Tüm bu çalışma mevzuatını destekleyici hükümlerdeki yetersizliğe karşın, çocuklara sağlıklı ve güvenli bir ortam içinde çalıştırılmalarını sağlayıcı mevzuat hükümlerinin daha zengin bir içeriğe sahip bulundukları söylenebilir. Bunlarda da bazı eksikliklerin özel düzenleme boşlukları yüzünden ortaya çıktığı ve genel hükümlerden yararlanılmak zorunda kalındığını söylemek mümkündür. Nitekim, yollamada bulunulan 190 sayılı Tavsiye Kararı’ndaki bazı öngörüler konusunda, ancak genel hükümlerden yararlanılabilmektedir.
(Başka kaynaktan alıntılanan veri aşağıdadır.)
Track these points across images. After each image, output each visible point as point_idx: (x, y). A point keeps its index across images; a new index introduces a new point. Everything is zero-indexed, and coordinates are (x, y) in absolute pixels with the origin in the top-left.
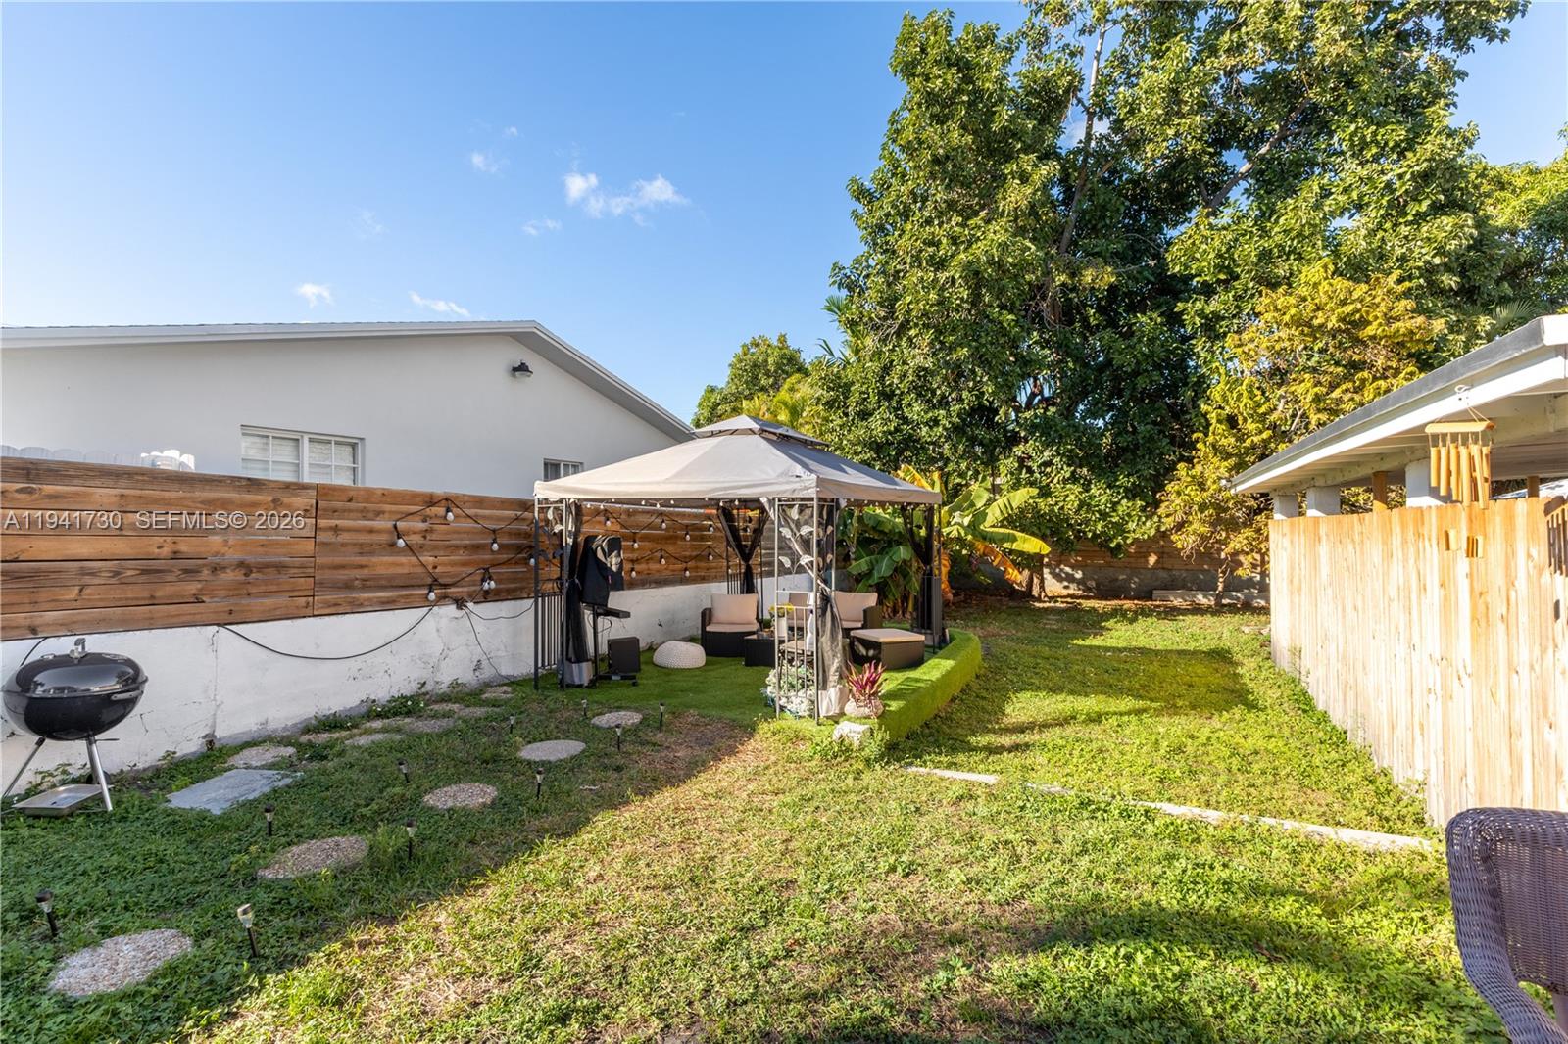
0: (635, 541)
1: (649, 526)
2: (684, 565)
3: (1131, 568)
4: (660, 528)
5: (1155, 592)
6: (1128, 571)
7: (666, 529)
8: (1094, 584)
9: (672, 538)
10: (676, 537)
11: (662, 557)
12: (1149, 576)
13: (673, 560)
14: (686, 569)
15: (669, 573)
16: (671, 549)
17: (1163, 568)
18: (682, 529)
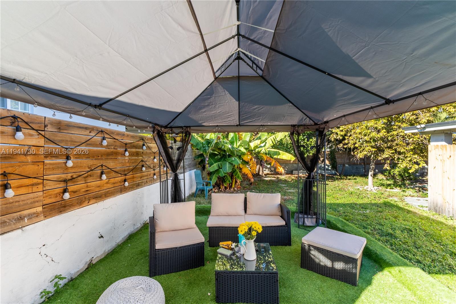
0: (68, 158)
1: (86, 142)
2: (123, 178)
3: (285, 163)
4: (101, 145)
5: (294, 171)
6: (284, 164)
7: (107, 146)
8: (273, 169)
9: (112, 155)
10: (116, 154)
11: (102, 173)
12: (291, 166)
13: (114, 174)
14: (125, 181)
15: (110, 186)
16: (111, 164)
17: (295, 163)
18: (120, 147)
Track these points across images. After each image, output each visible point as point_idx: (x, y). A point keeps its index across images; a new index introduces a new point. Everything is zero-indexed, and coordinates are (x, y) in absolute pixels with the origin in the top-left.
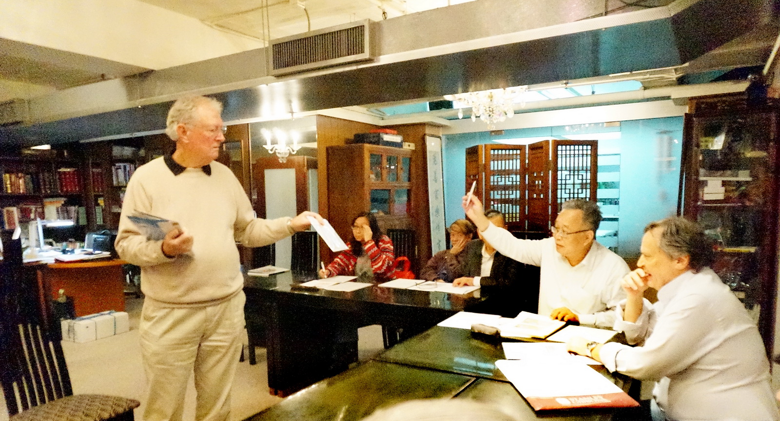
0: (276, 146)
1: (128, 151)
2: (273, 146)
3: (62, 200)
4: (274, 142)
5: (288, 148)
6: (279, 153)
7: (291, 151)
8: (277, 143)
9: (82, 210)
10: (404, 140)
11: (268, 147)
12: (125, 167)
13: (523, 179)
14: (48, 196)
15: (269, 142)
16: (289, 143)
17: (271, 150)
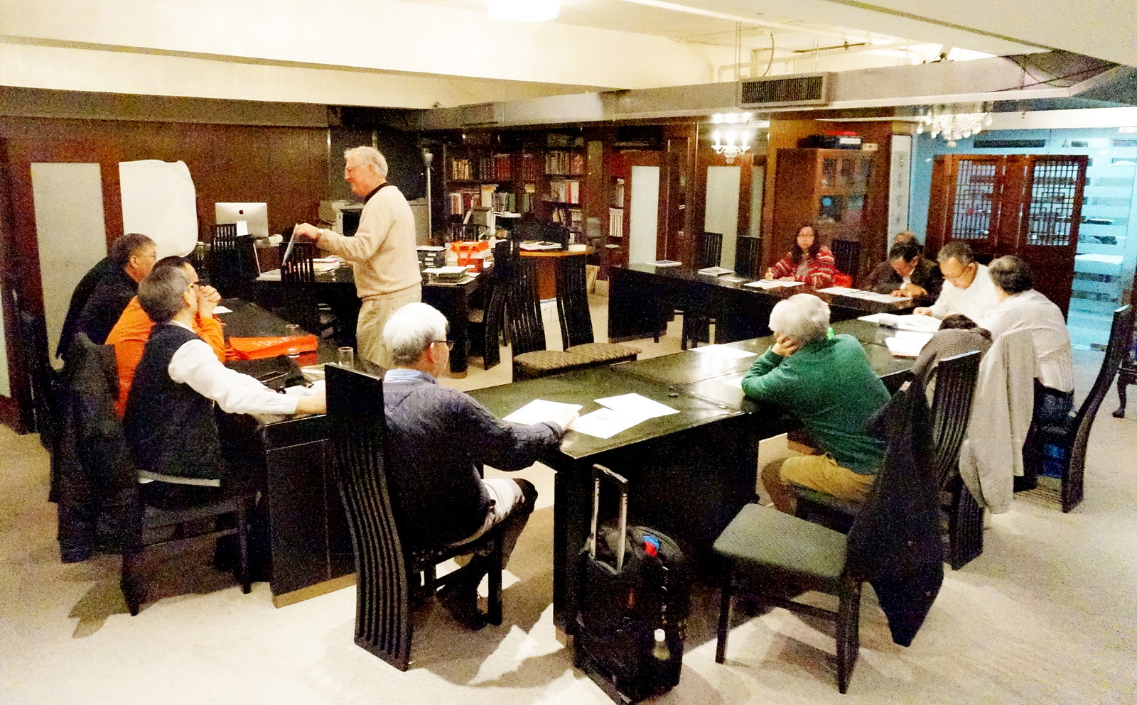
0: (724, 147)
1: (563, 141)
2: (722, 146)
3: (494, 187)
4: (723, 143)
5: (737, 148)
6: (727, 154)
7: (740, 151)
8: (726, 144)
9: (513, 196)
10: (862, 142)
11: (716, 147)
12: (559, 154)
13: (997, 188)
14: (485, 183)
15: (718, 143)
16: (738, 144)
17: (720, 151)
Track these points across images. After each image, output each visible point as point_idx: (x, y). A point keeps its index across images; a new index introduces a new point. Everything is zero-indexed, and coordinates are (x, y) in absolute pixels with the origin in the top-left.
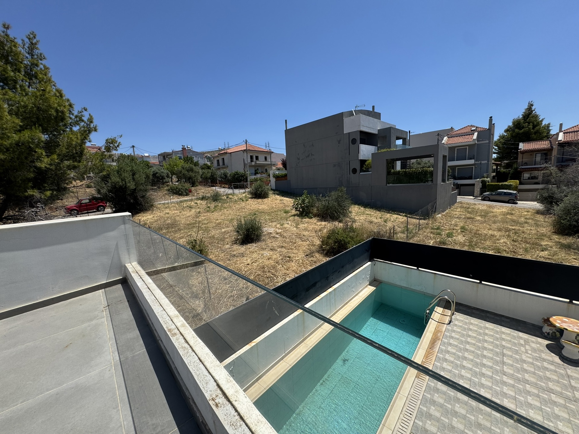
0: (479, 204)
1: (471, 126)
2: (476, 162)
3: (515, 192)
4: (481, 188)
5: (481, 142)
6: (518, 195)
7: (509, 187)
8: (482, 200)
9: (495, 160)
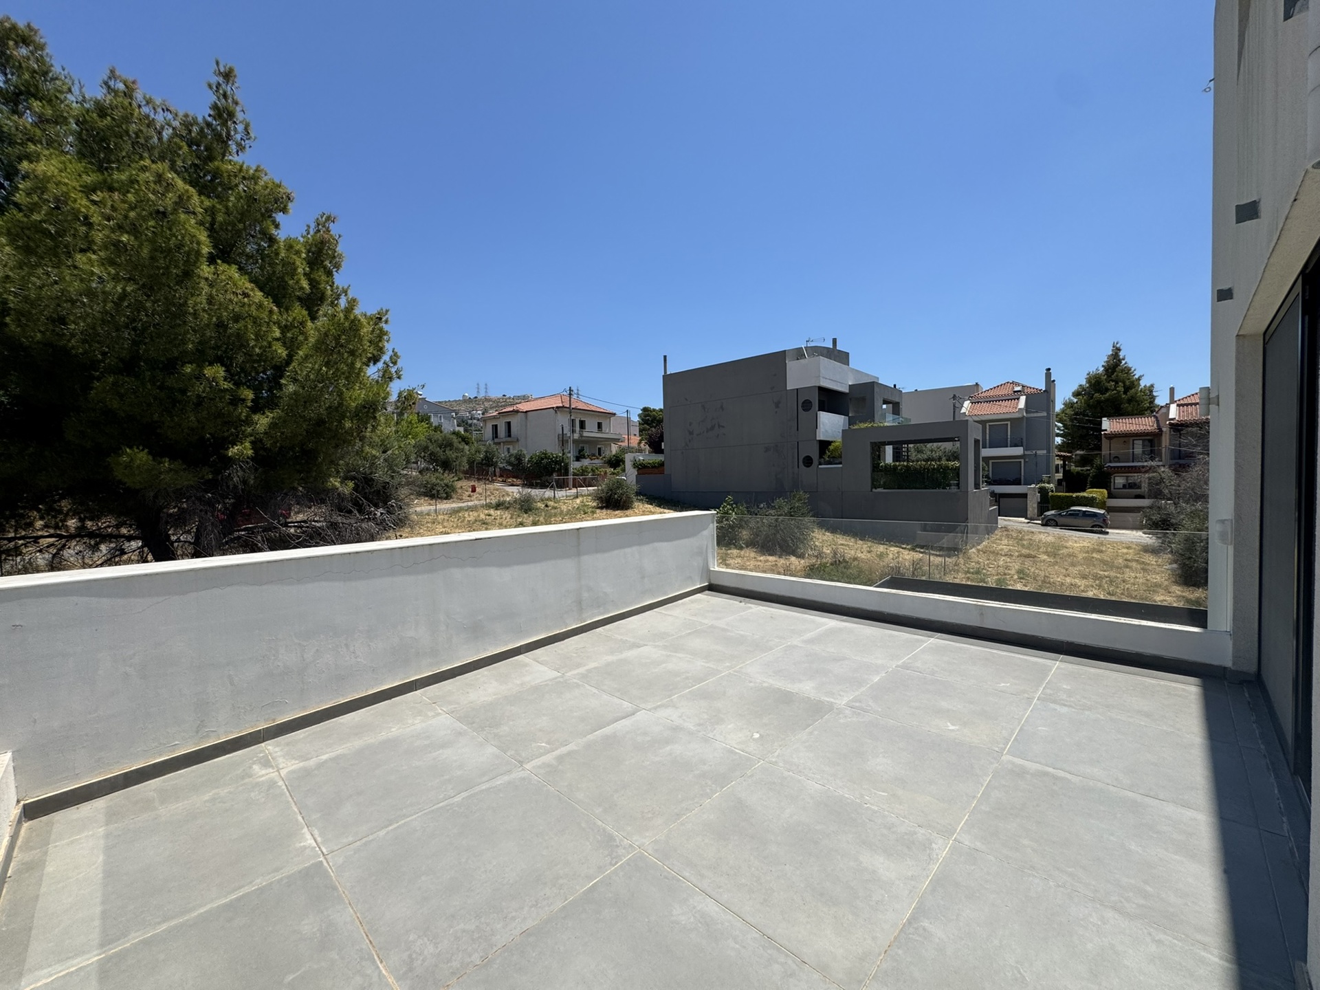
0: (1040, 532)
1: (1013, 383)
2: (1026, 453)
3: (1102, 512)
4: (1039, 503)
5: (1032, 415)
6: (1108, 517)
7: (1090, 502)
8: (1042, 525)
9: (1060, 448)
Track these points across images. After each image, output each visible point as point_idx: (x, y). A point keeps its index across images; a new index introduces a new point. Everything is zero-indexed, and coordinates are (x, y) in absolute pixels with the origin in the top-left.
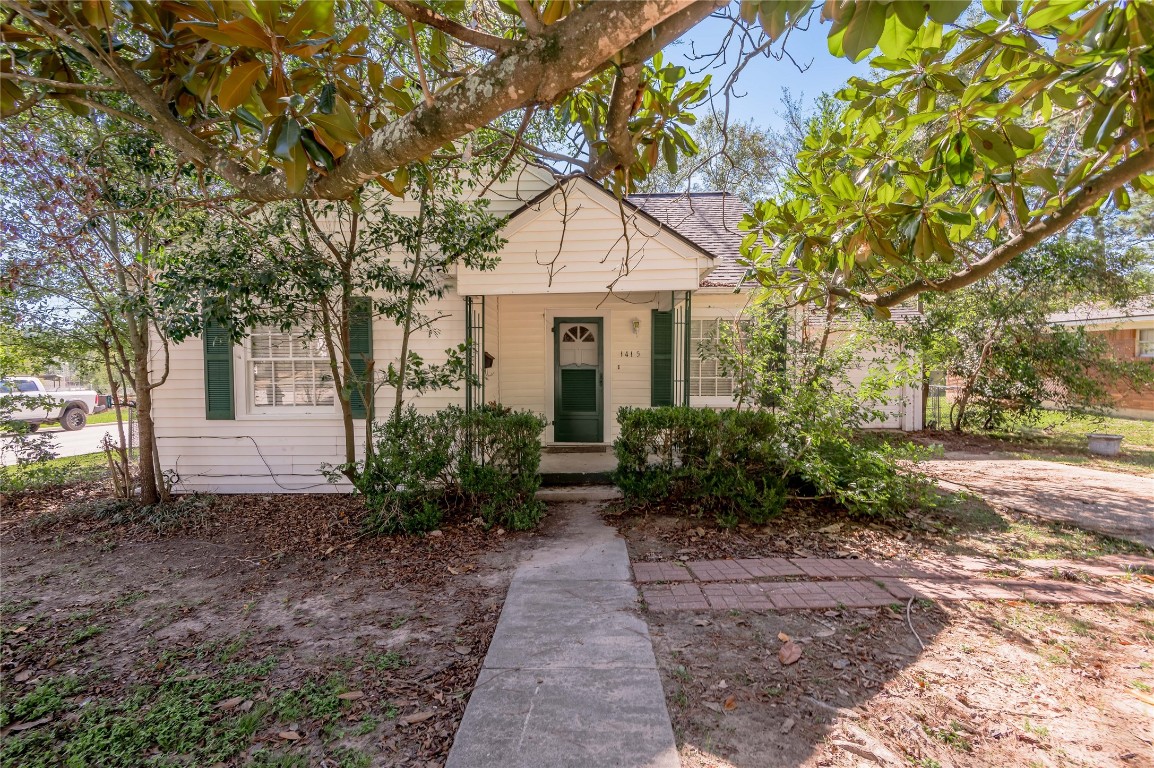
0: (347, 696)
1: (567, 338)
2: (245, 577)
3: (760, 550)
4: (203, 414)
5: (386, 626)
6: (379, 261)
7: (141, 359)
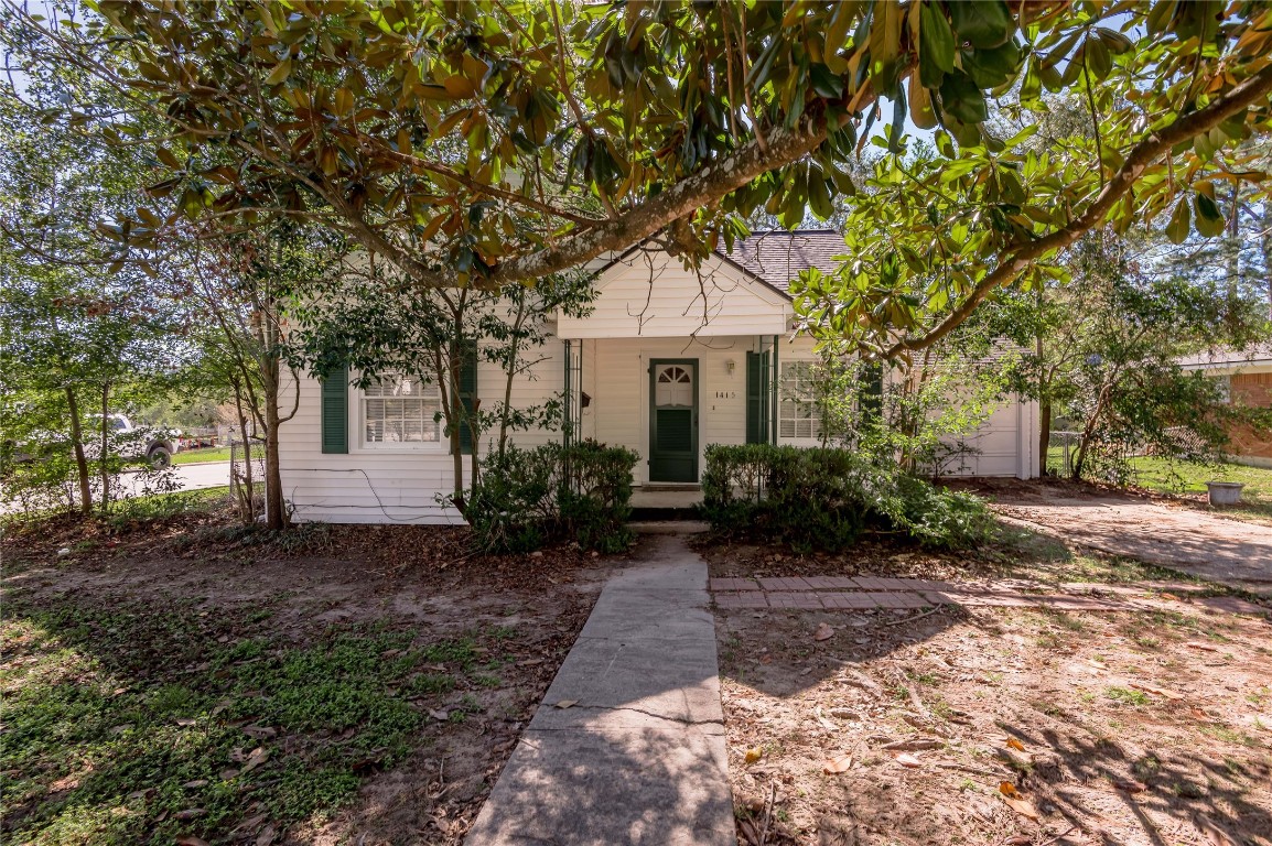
0: (478, 650)
1: (663, 379)
2: (375, 584)
3: (828, 573)
4: (319, 447)
5: (501, 614)
6: (487, 311)
7: (272, 396)
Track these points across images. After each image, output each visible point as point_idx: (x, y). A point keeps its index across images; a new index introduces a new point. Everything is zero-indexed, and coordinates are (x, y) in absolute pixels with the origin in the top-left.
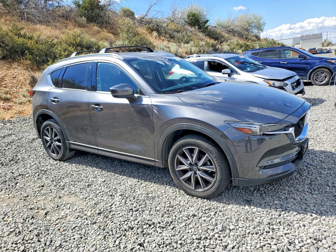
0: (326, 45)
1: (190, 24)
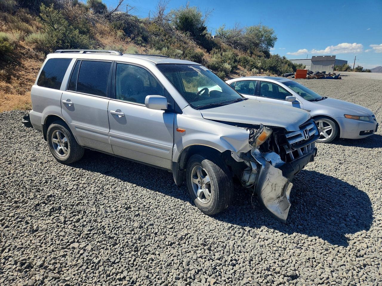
0: (344, 70)
1: (182, 29)
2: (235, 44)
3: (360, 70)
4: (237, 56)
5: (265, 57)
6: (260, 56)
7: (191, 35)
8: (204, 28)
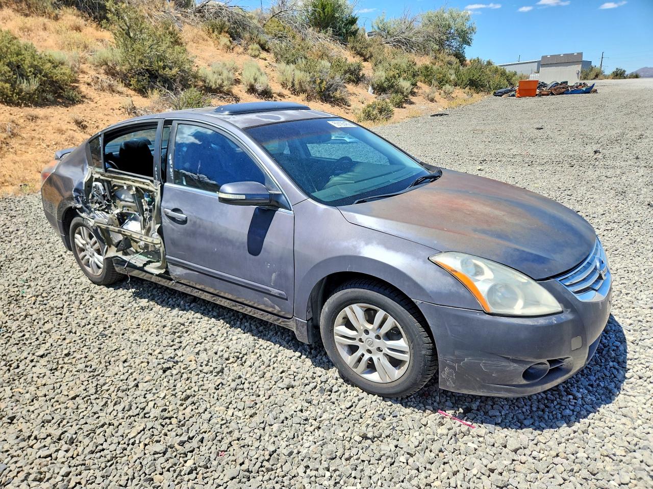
0: (591, 78)
1: (317, 25)
2: (408, 44)
3: (619, 75)
6: (451, 63)
7: (334, 34)
8: (355, 21)
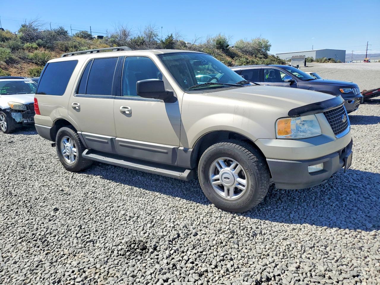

Bu anlamda, çocukların tehlikeli yükseklikte veya dar alanlarda ya da uygun ısı, gürültü ve titreşim ortamları olmaksızın çalıştırılması yahut bunlara ağır yük taşıtılması konuları, genel hükümlerden yararlanmayı gerektirmektedir.

Tüm bunlardan daha önemli olarak, başlıca iki temel noktanın, ileride Türkiye’nin başını ağrıtması beklenebilir. Bunlardan ilki, çocuk işçilerin çalışma koşullarına ilişkin koruyucu hükümlerden, sadece İş Kanunu’na tabi olanların yararlanmaları ve bunun dışındakilerin ise, gerekli korumadan yoksun bulunmaları gerçeğidir. Diğer önemli nokta da; ağır ve tehlikeli işler konusunda, İş Kanunu hükümleri içinde dahi, 182 sayılı Sözleşme’nin öngördüğü 18 yaş sınırının (m.2) gerisinde kalınıp 16 yaşa inilmiş olması ve sanayi dışındaki işlerde, gece döneminde çalışma yasağının, yine 18 yaştan 16 yaşa düşürülmüş bulunmasıdır. Çağdaş bir İş Kanunu çalışmalarına günümüzde tanık olan yasa koyucunun, bu hususları da dikkate almasında yarar görülmektedir.